• [CONSIGNE]
Renvoyez sans rien changer le passage de l'article sur l'inspecteur de police qui va de « Tournai-Ath-Mouscron Une enquête » jusqu'à « Banque nationale générale. » inclus.
═══ TEXTE ═══
Tournai-Ath-Mouscron Une enquête contre un inspecteur de police a été ouverte après des bruits de couloir le concernant.

"Je n’ai pas d’excuse. C’est une erreur, je le reconnais." C’est une fameuse erreur professionnelle qui a en effet conduit Francis (prénom d’emprunt), inspecteur de police, à la barre du tribunal correctionnel de Tournai ce mardi matin.

Le policier a en effet vérifié les informations d’un individu grâce à son numéro de registre national via la Banque nationale générale.

"Je l’ai consulté par curiosité, simplement. Finalement, cette curiosité était mal placée car cette personne n’avait rien fait."

L’inspecteur expliquait ainsi acheter des cigarettes dans un night-shop. "Je voulais savoir si ce vendeur n’était pas recherché ou connu pour l’un ou l’autre fait. Je ne sais pas ce qui m’a pris. Ce genre de comportement ne se reproduira plus. D’ailleurs, suite à ce fait, j’ai eu un blâme il y a quelques mois, en novembre dernier."
═══ EXTRAIT DES DONNÉES ═══
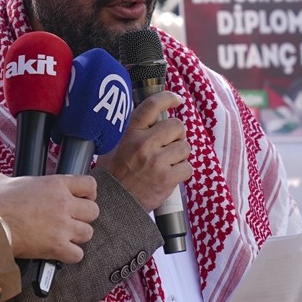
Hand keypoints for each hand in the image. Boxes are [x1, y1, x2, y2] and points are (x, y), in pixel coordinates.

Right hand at [0, 173, 96, 262]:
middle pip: (93, 211)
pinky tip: (60, 252)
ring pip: (88, 233)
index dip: (88, 192)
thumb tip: (4, 184)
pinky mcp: (57, 247)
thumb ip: (11, 181)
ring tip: (64, 237)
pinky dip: (70, 255)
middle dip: (84, 216)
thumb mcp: (1, 180)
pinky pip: (78, 254)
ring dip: (77, 236)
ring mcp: (62, 226)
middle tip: (72, 219)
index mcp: (54, 184)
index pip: (89, 184)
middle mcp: (63, 204)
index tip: (83, 198)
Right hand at [98, 90, 191, 211]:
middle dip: (177, 134)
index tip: (177, 99)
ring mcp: (156, 161)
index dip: (169, 98)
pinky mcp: (167, 179)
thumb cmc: (114, 174)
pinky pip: (188, 168)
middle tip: (169, 144)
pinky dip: (182, 172)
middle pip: (177, 126)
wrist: (113, 203)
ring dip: (180, 155)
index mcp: (131, 132)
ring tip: (168, 162)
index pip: (152, 105)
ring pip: (185, 147)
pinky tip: (171, 175)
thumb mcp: (114, 145)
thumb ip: (134, 131)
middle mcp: (144, 144)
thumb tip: (154, 118)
═══
• [CORRIGÉ]
Tournai-Ath-Mouscron Une enquête contre un inspecteur de police a été ouverte après des bruits de couloir le concernant.

"Je n’ai pas d’excuse. C’est une erreur, je le reconnais." C’est une fameuse erreur professionnelle qui a en effet conduit Francis (prénom d’emprunt), inspecteur de police, à la barre du tribunal correctionnel de Tournai ce mardi matin.

Le policier a en effet vérifié les informations d’un individu grâce à son numéro de registre national via la Banque nationale générale.